FIG. 1 is a flowchart showing a method for manufacturing a water repellent coat according to an embodiment of the present invention.

FIG. 2 is a flowchart showing a conventional method for producing a water-repellent coat.

FIG. 3 is a flowchart showing a conventional method for producing a water-repellent coat.

Claims (4)

[Claims] 1. A step of immersing a base material in a water repellent coating solution in which a molecule containing a fluorocarbon chain and a methoxysilyl group or a molecule containing a fluorocarbon chain and an ethoxysilyl group is dissolved, and the base material. A method for producing a transparent water-repellent coat, comprising: removing the solvent from the water-repellent coat solution; evaporating a solvent; and hydrolyzing / polymerizing the molecules to form a water-repellent coat on the substrate. hand,
The method for producing a transparent water-repellent coat, wherein the surface tension of the water-repellent coating solution is not more than the surface energy of the substrate in the step of immersing the substrate in the water-repellent coating solution. 2. The substrate is immersed in an acidic aqueous solution or a basic aqueous solution in the step of forming a water-repellent coating on the substrate by hydrolyzing and polymerizing molecules.

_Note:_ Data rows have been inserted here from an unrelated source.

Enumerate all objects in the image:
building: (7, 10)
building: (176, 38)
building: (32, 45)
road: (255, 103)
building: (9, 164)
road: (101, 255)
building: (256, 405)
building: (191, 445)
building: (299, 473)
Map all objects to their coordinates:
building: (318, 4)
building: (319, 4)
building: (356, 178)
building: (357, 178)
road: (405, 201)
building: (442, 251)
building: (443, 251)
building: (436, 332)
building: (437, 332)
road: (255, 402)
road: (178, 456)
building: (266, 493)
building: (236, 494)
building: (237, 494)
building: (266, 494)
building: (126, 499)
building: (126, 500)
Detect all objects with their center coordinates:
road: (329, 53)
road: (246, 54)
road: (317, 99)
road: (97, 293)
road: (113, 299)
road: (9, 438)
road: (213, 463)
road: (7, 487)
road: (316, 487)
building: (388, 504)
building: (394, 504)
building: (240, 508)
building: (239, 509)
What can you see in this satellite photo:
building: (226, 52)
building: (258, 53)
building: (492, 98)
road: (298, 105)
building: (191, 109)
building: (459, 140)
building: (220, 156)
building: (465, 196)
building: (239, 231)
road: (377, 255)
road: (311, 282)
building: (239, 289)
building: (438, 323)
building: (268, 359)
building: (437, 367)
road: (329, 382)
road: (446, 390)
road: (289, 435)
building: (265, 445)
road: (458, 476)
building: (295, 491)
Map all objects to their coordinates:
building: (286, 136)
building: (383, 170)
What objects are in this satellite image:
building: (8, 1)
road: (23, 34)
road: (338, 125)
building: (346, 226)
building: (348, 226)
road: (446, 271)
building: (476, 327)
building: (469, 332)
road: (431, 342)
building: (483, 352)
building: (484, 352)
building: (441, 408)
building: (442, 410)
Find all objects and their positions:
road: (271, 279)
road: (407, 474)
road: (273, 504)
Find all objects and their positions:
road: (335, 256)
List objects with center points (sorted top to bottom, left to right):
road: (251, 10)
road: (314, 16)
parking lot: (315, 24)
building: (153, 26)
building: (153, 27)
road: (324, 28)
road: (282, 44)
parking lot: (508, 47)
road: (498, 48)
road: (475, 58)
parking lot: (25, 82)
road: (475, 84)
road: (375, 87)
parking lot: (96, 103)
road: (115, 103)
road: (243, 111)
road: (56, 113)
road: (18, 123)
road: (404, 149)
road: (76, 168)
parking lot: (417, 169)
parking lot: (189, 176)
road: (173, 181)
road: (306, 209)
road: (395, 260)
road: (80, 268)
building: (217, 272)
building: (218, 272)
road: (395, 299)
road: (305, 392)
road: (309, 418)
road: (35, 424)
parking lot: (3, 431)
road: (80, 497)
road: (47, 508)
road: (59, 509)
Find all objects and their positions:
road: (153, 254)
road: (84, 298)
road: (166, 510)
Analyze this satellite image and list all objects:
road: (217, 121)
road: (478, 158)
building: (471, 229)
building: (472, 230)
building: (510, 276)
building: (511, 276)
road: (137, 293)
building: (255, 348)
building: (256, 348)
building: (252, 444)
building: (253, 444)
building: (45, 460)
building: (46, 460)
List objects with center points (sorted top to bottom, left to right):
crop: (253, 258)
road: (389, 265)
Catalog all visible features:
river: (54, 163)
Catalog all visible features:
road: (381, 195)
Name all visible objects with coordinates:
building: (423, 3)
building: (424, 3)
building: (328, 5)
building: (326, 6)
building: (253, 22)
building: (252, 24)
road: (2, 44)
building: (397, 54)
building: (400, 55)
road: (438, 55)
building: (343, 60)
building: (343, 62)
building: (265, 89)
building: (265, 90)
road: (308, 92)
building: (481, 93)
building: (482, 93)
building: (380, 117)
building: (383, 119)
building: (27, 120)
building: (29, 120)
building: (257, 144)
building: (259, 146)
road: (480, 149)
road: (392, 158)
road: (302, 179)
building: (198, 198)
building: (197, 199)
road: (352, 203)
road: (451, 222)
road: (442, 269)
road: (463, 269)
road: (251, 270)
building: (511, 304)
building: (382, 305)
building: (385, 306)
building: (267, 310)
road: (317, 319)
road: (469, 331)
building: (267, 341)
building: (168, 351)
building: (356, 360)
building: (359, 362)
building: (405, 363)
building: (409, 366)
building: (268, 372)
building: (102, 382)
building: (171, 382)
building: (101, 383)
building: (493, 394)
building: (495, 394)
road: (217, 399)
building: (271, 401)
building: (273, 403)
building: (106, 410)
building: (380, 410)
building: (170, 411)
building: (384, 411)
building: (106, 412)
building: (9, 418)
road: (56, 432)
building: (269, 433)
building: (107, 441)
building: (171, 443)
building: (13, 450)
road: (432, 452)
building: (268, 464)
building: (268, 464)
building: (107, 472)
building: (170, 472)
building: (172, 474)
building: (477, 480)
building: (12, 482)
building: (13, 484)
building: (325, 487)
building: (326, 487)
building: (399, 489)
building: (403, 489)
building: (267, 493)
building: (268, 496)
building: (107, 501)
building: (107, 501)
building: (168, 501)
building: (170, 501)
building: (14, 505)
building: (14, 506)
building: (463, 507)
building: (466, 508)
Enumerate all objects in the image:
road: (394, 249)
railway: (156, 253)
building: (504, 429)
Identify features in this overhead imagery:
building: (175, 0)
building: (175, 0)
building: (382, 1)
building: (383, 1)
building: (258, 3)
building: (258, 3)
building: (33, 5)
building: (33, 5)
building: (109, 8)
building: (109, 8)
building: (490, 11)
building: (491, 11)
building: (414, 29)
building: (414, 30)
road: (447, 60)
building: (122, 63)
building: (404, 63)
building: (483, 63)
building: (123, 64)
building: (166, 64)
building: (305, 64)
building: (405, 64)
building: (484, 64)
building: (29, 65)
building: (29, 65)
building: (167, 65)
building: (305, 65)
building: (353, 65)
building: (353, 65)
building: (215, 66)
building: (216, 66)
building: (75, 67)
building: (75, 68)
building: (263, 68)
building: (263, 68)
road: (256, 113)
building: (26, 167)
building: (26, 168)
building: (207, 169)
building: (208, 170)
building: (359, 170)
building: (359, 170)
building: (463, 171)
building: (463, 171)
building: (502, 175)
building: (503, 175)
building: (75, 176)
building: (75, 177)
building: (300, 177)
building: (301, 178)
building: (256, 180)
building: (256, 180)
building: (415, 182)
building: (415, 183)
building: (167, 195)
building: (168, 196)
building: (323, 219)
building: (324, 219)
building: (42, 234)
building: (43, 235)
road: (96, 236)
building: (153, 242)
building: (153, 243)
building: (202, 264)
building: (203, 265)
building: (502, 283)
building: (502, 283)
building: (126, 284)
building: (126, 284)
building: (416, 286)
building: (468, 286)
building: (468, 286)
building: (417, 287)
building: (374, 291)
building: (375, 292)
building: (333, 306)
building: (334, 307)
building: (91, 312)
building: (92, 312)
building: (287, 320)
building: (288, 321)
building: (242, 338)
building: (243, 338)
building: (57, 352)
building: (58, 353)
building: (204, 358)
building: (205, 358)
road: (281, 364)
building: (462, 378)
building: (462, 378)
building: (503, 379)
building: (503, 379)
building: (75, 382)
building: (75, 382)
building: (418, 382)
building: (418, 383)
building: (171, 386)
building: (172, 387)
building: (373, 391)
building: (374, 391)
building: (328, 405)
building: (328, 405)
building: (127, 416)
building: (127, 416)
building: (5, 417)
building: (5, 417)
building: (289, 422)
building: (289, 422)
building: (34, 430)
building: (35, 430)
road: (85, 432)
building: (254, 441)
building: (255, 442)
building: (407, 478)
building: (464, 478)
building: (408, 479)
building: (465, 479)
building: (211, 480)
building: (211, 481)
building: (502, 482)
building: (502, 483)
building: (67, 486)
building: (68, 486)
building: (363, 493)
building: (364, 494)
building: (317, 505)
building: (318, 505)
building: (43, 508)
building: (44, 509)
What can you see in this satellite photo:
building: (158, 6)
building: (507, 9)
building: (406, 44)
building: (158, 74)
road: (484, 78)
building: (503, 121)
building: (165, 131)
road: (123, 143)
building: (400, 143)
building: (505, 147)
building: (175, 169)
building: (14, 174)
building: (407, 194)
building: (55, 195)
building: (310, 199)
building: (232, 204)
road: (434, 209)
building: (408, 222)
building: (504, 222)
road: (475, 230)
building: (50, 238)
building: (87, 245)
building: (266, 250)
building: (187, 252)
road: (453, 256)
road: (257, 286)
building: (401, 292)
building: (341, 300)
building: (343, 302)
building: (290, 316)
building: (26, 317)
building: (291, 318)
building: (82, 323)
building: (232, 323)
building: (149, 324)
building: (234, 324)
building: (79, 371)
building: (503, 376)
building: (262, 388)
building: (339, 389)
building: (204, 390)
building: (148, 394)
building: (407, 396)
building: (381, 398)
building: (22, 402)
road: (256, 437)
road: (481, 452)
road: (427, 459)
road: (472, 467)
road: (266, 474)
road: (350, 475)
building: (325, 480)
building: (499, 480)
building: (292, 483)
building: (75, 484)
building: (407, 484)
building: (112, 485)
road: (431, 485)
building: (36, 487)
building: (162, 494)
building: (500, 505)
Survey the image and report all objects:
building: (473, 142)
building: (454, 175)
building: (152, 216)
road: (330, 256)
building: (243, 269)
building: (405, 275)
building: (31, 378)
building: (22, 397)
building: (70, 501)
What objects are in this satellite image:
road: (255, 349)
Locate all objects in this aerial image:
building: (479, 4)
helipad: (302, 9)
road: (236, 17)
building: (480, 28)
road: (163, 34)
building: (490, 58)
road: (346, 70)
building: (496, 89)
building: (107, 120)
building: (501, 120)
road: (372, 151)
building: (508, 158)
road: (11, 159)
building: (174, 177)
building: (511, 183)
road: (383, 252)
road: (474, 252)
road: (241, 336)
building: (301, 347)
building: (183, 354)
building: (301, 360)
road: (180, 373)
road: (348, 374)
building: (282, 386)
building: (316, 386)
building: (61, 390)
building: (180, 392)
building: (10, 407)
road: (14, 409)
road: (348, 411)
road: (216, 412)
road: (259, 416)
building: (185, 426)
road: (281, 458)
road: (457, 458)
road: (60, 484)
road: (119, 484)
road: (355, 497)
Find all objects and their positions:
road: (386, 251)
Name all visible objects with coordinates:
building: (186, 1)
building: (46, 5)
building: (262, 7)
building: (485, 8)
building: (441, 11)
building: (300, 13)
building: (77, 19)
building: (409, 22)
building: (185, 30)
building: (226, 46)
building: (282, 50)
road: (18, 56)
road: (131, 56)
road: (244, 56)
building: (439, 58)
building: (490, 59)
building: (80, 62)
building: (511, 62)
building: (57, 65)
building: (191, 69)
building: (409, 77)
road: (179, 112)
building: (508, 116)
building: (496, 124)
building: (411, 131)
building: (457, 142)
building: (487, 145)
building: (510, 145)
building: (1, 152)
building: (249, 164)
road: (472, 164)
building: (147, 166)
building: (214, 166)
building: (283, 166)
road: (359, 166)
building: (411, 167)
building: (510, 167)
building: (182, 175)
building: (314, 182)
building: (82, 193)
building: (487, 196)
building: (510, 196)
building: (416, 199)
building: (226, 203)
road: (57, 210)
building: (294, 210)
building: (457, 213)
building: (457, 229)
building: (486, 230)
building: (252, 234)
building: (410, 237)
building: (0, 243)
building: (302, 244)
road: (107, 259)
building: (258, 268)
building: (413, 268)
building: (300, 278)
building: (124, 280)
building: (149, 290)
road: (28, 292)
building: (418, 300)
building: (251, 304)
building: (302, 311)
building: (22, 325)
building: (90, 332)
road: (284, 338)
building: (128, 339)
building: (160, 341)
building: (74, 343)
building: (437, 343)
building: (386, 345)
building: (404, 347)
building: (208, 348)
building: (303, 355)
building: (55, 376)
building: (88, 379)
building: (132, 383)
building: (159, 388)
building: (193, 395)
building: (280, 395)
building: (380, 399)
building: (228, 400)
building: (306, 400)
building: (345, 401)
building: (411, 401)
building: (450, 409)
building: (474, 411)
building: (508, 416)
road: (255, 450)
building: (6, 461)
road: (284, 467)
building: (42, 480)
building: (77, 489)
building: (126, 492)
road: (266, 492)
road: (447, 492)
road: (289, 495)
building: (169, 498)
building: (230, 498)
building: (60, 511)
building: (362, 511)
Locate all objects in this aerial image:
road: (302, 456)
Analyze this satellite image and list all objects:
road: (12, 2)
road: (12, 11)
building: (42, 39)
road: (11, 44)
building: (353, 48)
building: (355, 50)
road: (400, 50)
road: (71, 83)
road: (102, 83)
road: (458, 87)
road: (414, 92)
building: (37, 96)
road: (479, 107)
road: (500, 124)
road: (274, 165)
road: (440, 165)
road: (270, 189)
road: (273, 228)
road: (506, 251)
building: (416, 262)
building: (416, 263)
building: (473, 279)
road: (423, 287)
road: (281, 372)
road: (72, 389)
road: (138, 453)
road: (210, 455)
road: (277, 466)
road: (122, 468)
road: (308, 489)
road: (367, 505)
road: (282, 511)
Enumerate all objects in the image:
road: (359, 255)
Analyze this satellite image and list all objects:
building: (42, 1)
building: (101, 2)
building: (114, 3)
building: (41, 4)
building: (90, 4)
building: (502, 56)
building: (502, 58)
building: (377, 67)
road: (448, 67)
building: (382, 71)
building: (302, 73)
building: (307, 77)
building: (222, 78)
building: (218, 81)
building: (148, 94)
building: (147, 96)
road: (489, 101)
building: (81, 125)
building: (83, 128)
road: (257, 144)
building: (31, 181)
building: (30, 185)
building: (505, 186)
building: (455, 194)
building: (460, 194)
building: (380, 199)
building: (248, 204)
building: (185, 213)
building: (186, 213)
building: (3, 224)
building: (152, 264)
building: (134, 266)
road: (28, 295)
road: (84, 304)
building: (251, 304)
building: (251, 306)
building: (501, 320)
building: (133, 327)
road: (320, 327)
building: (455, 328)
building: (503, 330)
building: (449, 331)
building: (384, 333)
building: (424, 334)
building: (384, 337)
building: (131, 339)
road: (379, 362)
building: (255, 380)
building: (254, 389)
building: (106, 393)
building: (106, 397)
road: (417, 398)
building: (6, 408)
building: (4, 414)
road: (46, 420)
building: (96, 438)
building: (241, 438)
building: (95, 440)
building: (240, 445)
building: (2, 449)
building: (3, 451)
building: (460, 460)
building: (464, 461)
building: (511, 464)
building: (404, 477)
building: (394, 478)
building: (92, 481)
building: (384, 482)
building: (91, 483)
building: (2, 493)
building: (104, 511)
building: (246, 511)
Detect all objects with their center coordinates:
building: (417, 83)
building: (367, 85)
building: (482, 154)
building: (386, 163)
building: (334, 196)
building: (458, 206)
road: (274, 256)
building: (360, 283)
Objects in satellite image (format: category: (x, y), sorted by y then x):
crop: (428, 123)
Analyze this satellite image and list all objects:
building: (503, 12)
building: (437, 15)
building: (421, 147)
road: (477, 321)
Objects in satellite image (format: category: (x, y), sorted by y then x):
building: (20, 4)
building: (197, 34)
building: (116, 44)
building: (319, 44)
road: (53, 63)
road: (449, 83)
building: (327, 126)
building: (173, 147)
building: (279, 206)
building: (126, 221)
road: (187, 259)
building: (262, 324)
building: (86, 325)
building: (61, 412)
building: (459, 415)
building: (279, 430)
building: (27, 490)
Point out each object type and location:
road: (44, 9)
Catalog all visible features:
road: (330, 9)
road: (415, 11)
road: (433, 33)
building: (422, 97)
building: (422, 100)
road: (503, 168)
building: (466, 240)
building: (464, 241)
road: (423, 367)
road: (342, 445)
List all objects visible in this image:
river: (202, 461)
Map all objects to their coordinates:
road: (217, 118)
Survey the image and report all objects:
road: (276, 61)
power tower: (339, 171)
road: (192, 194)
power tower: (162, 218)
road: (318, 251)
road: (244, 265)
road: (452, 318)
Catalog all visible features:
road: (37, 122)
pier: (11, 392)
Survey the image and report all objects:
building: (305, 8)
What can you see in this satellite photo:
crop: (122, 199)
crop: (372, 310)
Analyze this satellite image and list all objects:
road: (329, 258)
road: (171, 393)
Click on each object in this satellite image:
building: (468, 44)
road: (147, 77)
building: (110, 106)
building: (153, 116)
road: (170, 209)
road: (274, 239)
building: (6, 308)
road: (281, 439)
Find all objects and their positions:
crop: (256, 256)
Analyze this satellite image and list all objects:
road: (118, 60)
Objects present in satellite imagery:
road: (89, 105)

A method for producing the transparent water-repellent coat described. 3. The surface tension of the water repellent coating solution is 18 dny.
e / cm or less, Claim 1 or 2 characterized by the above-mentioned.
The method for producing the transparent water-repellent coat according to [4]. 4. The method for producing a transparent water-repellent coat according to claim 1, wherein the solvent of the water-repellent coat solution is a fluorocarbon solvent.